4.) Figure out the chord progression by ear
Covers: Ear training, scales/chords, learning tunes
Developing the ability to hear chord qualities and identify chord progressions is essential for every improviser. Listen for root movement and common chord progressions throughout the tune. Slow down the tune and loop the progression so you can really hear what’s happening.
Most of the chord progressions in standards follow a very logical pattern. Learning these progressions by ear is a great way to become familiar with the harmonic foundation of the Great American Songbook.
After you figure out the basic progression, arpeggiate the chords and play the corresponding scales over the progression to ingrain it. Apply some language that you’ve transcribed over the progression so you become used to navigating these set of chord changes.
By doing these simple exercises, you’ve included scale/chord practice and ear training exercises into the simple act of learning a chord progression.
5.) Transcribe part of a solo
Covers: Ear training, articulation, technique, transcription, developing language
A great way to get some ideas for soloing over a tune you’ve just learned is to transcribe part of a solo on the same record. This can be as short as a ii-V7 line or as long as an entire chorus. As with anything that you transcribe, imitate the articulation, sound, and feel of the player’s lines.
Instead of playing a separate etude to work on technique, use these pieces of language that you’ve transcribed as your etude for the day. Again, this is great ear training and in the process you will focus on your articulation, sound, and technique as you emulate these lines.
6.) Develop the language you’ve transcribed
Covers: Learning language, scales/chords, technique, practice in all 12 keys
Transcription is only the first step in learning the jazz language. You’ve figured out the notes, but it takes a lot more to make that language in one key an unconscious part of your playing in all 12 keys. Just like taking a melody every key, learning language in all 12 keys requires slow practice and repetition.
Take that line and experiment using different articulations and rhythms. Work out the fingerings as you take it through difficult keys and progressions. Think about projecting your sound and using different dynamics.
Just because you are focusing on the notes of the line doesn’t mean that you should ignore the other musical aspects of your playing. If you change your mindset about practicing the jazz language, you’ll be able to cover more material in less time.
Looking at the practice session outlined above, you’ve covered the time consuming tasks of learning a tune and transcribing while simultaneously focusing on your instrumental technique, ear training, and practice in all 12 keys. You don’t have to treat every practice session in the method outlined above, but it will prove very useful when you feel that your transcribing or tunes are lacking.
Be the judge of what you need to work on. Maybe you need to spend some more time on tone and articulation exercises or you may discover that your finger technique is not where it needs to be in all 12 keys. Every day is different. Spend time where the most work is needed.

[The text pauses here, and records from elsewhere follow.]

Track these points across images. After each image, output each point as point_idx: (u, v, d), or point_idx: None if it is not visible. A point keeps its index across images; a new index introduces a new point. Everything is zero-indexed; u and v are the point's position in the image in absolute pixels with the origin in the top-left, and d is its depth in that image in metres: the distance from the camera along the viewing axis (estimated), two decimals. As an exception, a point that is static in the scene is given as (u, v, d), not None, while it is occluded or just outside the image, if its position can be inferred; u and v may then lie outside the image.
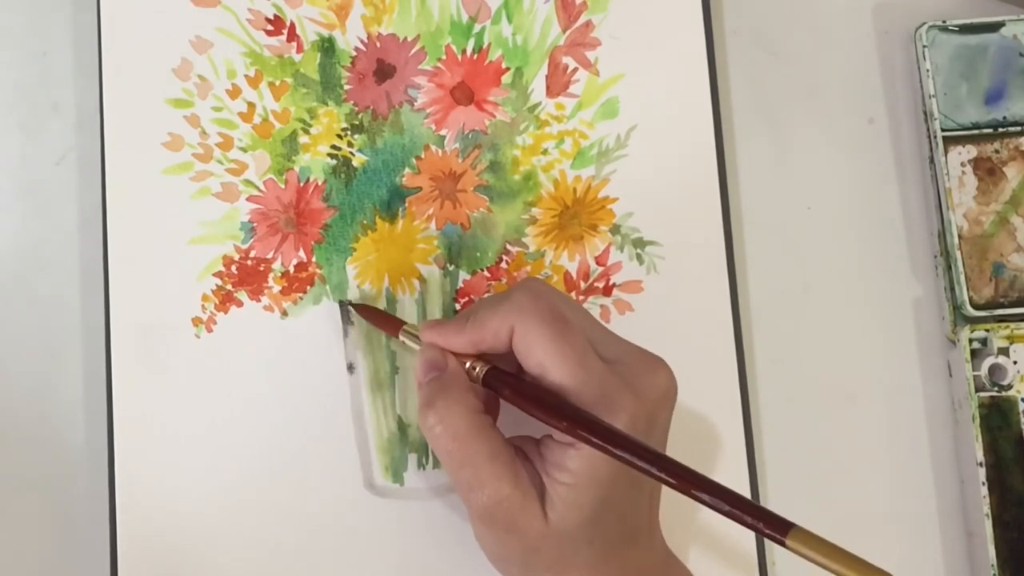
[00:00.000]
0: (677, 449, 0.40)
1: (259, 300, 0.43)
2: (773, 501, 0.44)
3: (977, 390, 0.43)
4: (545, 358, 0.35)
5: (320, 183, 0.44)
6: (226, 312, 0.43)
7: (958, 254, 0.44)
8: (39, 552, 0.43)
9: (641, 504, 0.37)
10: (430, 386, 0.36)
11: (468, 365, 0.37)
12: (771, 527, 0.29)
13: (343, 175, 0.44)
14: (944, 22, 0.46)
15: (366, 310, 0.42)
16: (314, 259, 0.44)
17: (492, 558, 0.38)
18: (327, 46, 0.45)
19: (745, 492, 0.42)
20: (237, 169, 0.44)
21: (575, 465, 0.34)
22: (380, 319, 0.42)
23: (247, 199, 0.44)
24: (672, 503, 0.38)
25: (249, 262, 0.44)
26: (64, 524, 0.43)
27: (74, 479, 0.43)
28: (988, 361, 0.44)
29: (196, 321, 0.43)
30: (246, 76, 0.44)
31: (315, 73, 0.45)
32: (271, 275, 0.44)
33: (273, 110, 0.44)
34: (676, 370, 0.43)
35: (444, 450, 0.35)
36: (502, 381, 0.36)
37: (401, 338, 0.40)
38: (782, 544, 0.28)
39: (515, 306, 0.36)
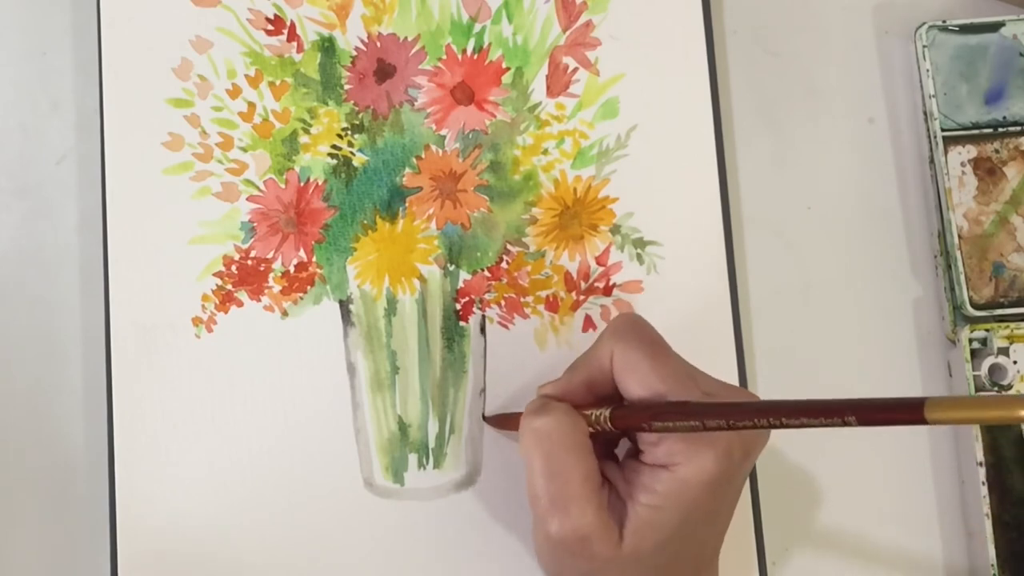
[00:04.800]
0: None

However, if you’re serious about building up a solid repertoire of tunes and expanding your jazz vocabulary, you need to spend some serious time learning tunes, transcribing, and developing the jazz language. If you currently allot 15 minutes of your practice time to transcribing or learning tunes, you’re not going to see the progress you desire. To achieve that, you need to spend most of your time learning from the record and developing that language.
Just remember that spending your entire practice session on learning a tune or transcribing a line doesn’t have to be a method that ignores the other important factors of your practice routine. By staying focused on all aspects of your musicianship and technique as you practice jazz you’ll be using your time much more effectively and see the results in your solos.